TASK
In the listing below, find every line with the string "moveTo" and pull it out.

INFORMATION GIVEN
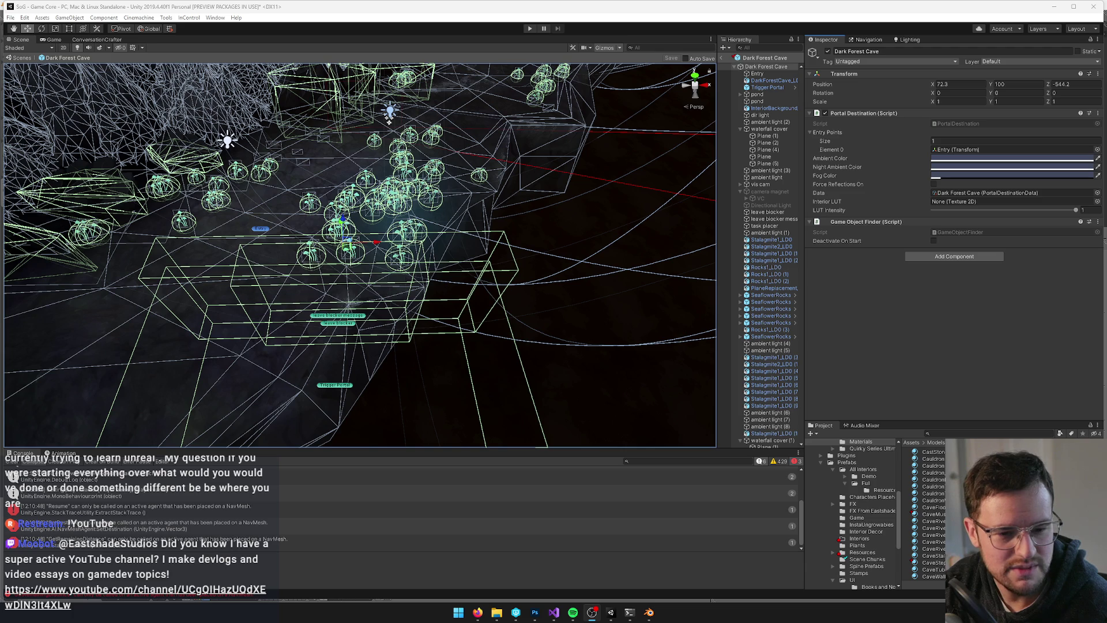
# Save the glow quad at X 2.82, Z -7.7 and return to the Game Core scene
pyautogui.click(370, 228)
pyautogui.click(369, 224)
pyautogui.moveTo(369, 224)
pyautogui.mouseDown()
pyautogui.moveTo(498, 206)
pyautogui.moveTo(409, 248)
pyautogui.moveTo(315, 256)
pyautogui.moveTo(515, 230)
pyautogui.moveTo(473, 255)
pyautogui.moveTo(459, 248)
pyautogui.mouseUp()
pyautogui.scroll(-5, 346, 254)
* * *
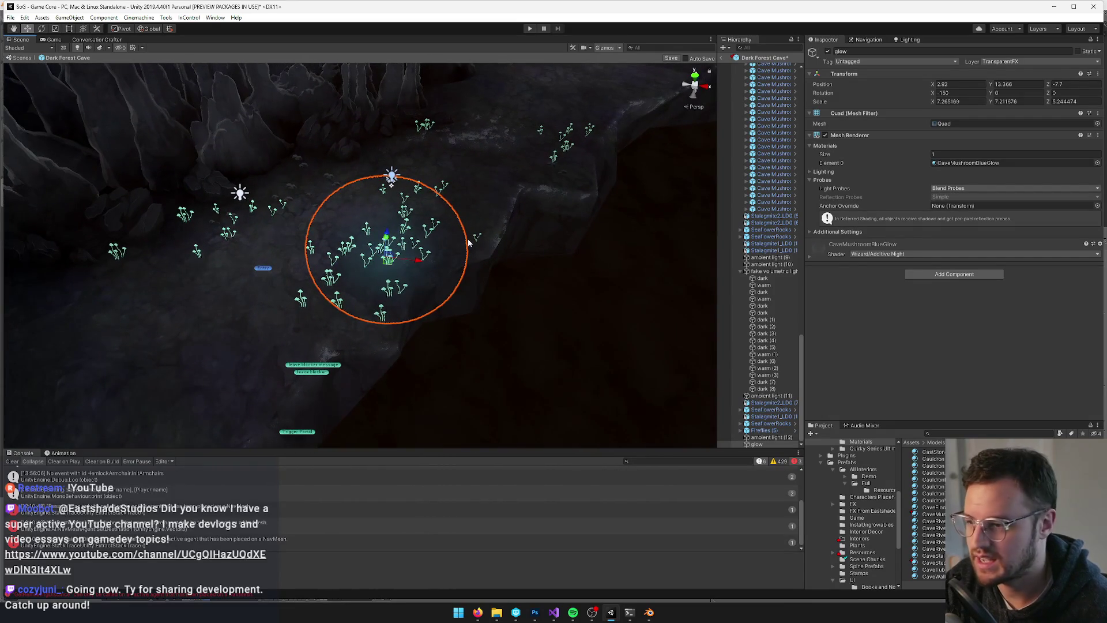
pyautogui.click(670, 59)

SOLVED EXERCISE
pyautogui.moveTo(369, 224)
pyautogui.moveTo(498, 206)
pyautogui.moveTo(409, 248)
pyautogui.moveTo(315, 256)
pyautogui.moveTo(515, 230)
pyautogui.moveTo(473, 255)
pyautogui.moveTo(459, 248)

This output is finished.